Yeah, it's interesting what sort of emergent properties come out of massively-scalable, massively-distributed systems. For example, when you write software in school or for single-machine deployment, you're taught to assume that when there's a bug it's your fault, a defect in your software. That's no longer the case when you get into massive (10K+ machine) clusters, where when your program fails, it might be your software, or it might be the hardware, or it might be a random event like a cosmic ray (seriously...in early Google history, there were several failed crawls that happened because cosmic rays caused random single-bit errors in the software).

And so all the defect-prevention approaches you learn for writing single-machine software - testing, assertions, invariants, static-typing, code reviews, linters, coding standards - need to be supplemented with architectural approaches. Retries, canaries, phased rollouts, supervisors, restarts, checksums, timeouts, distributed transactions, replicas, Paxos, quorums, recovery logic, etc.

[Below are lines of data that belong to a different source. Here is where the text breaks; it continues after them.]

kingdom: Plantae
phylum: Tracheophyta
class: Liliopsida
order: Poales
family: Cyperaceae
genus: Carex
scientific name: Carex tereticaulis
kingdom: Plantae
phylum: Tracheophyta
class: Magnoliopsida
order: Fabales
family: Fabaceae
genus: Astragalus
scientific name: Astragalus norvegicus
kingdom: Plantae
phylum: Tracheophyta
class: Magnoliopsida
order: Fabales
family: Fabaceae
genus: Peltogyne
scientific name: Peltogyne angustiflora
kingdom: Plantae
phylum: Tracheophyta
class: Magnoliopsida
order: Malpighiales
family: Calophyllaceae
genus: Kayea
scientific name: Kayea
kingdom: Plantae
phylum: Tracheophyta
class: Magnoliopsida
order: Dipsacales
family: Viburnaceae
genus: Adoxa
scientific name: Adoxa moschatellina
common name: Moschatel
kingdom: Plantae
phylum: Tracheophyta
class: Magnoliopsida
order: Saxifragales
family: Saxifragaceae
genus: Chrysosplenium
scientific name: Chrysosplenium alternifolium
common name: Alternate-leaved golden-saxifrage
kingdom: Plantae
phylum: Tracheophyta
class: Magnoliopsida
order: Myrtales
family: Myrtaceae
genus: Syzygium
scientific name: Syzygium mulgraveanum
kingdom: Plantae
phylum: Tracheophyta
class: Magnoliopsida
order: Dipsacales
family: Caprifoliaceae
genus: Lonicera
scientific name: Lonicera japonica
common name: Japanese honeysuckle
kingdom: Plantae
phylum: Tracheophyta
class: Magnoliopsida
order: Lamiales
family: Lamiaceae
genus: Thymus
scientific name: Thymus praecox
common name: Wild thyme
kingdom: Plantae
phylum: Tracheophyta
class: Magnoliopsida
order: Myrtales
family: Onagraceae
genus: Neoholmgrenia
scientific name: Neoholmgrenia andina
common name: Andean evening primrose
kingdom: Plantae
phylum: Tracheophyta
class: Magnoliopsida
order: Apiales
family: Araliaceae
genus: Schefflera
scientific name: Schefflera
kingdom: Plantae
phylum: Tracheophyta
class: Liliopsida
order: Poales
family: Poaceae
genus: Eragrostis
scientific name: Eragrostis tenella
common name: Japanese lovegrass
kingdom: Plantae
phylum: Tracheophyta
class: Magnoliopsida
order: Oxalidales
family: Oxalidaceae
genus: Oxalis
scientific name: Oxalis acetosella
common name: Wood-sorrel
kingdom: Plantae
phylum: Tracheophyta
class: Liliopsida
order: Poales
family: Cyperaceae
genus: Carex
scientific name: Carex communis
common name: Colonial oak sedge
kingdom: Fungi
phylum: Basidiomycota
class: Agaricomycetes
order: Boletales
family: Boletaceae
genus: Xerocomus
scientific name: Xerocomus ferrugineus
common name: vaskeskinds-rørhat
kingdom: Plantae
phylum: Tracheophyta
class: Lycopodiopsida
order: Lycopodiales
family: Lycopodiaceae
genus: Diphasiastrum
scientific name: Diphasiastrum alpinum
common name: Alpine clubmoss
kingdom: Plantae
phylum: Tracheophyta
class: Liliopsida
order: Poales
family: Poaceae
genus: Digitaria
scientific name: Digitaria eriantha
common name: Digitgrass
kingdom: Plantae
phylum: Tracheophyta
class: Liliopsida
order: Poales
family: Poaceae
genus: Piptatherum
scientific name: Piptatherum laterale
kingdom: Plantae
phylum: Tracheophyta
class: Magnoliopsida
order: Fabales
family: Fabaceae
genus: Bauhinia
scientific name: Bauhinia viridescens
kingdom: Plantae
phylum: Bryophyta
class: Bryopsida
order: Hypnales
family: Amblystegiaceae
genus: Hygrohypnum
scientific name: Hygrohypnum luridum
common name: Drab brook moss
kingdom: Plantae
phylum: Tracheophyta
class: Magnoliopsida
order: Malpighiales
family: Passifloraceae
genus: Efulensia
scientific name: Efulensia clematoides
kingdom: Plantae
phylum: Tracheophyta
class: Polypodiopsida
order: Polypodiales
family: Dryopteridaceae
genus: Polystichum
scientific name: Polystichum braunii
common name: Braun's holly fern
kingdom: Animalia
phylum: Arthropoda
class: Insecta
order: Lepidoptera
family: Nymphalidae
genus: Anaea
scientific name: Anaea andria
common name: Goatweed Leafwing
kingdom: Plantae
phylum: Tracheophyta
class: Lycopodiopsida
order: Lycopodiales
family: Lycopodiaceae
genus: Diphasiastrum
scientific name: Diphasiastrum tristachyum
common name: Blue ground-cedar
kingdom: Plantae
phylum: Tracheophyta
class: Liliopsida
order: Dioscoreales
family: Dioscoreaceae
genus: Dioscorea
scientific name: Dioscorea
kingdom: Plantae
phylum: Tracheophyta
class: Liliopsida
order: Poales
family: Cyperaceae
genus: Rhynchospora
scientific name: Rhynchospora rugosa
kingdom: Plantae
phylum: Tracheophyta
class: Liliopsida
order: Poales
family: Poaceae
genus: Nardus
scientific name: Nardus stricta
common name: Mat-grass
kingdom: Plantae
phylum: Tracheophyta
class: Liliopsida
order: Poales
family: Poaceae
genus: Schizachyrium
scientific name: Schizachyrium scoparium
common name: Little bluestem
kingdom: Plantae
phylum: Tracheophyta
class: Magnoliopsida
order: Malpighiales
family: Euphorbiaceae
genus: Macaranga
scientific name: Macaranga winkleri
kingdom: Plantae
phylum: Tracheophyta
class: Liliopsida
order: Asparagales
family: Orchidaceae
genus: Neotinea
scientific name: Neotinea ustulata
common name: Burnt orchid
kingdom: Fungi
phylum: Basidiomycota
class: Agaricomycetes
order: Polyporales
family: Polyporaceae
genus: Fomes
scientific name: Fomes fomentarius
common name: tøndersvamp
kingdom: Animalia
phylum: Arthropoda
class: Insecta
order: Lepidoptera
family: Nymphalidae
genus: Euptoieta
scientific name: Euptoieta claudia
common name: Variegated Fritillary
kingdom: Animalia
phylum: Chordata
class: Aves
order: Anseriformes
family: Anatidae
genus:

A typical C++ or Java programmer thinks of reliability in terms of "How many bugs are in my program?" The Erlang guys figured out a while ago that this is insufficient for reliability, because the hardware might (and will, in a sufficiently large system) fail, and so to build reliable systems you need at least two computers, and it's better to let errors kill the process and trigger a fallback than to try to never have errors.